New Delhi: The remaining six nationalised banks under the Prompt Corrective Action (PCA) list must make progress on seven parameters, including net interest margins and non-performing asset (NPA) recognition, to receive the government’s help for coming out of the PCA framework, the Finance Ministry said. Due to inadequate capital and high levels of bad debt, Allahabad Bank, United Bank of India, Corporation Bank, UCO Bank, Central Bank of India and Indian Overseas Bank are still under PCA.
RBI lifts a variety of restrictions on lending and expansion of businesses when removing banks from the list.
5 lenders already out of framework
Out of the 11 nationalised banks under the PCA framework last year, RBI removed three nationalised banks – Bank of Maharashtra, Bank of India and Oriental Bank of Commerce – from its PCA plan last month. The two other banks out of the framework are IDBI Bank, which has been taken over by Life Insurance Corporation of India (LIC), and Dena Bank, which is being merged with Vijaya Bank and Bank of Baroda.

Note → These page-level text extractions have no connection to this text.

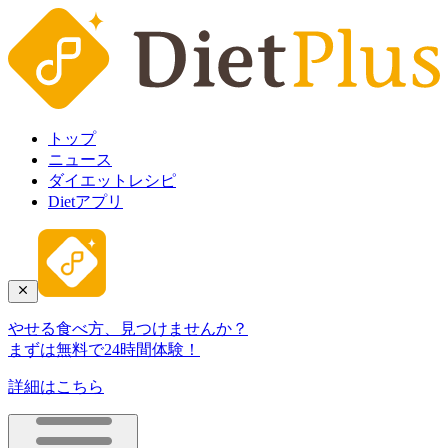
トップ
ニュース
ダイエットレシピ
Dietアプリ
やせる食べ方、見つけませんか？
まずは無料で24時間体験！
詳細はこちら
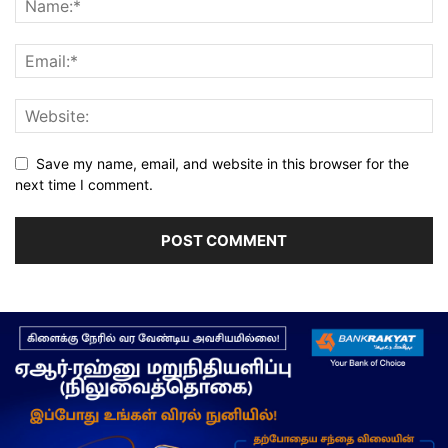
Save my name, email, and website in this browser for the
next time I comment.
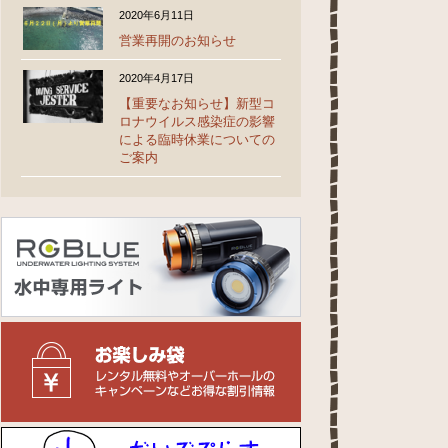
2020年6月11日
営業再開のお知らせ
2020年4月17日
【重要なお知らせ】新型コ
ロナウイルス感染症の影響
による臨時休業についての
ご案内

The 7 parameters banks need to improve on
“We have told these banks to improve upon net interest margins (NIMs), CASA (current account savings account), RWA (Risk Weighted Assets), NPA recognition, divergence (disparity in loan recognisation), operating profit and non-core asset selling to be able to get our support for being out of the PCA,” official sources said.
The PCA is imposed on those banks whose capital, asset quality and/or profitability do not meet thresholds specified by the central bank. Finance ministry executive earlier claimed that the remaining six banks would probably come out of PCA in the next two fiscal quarters or by June.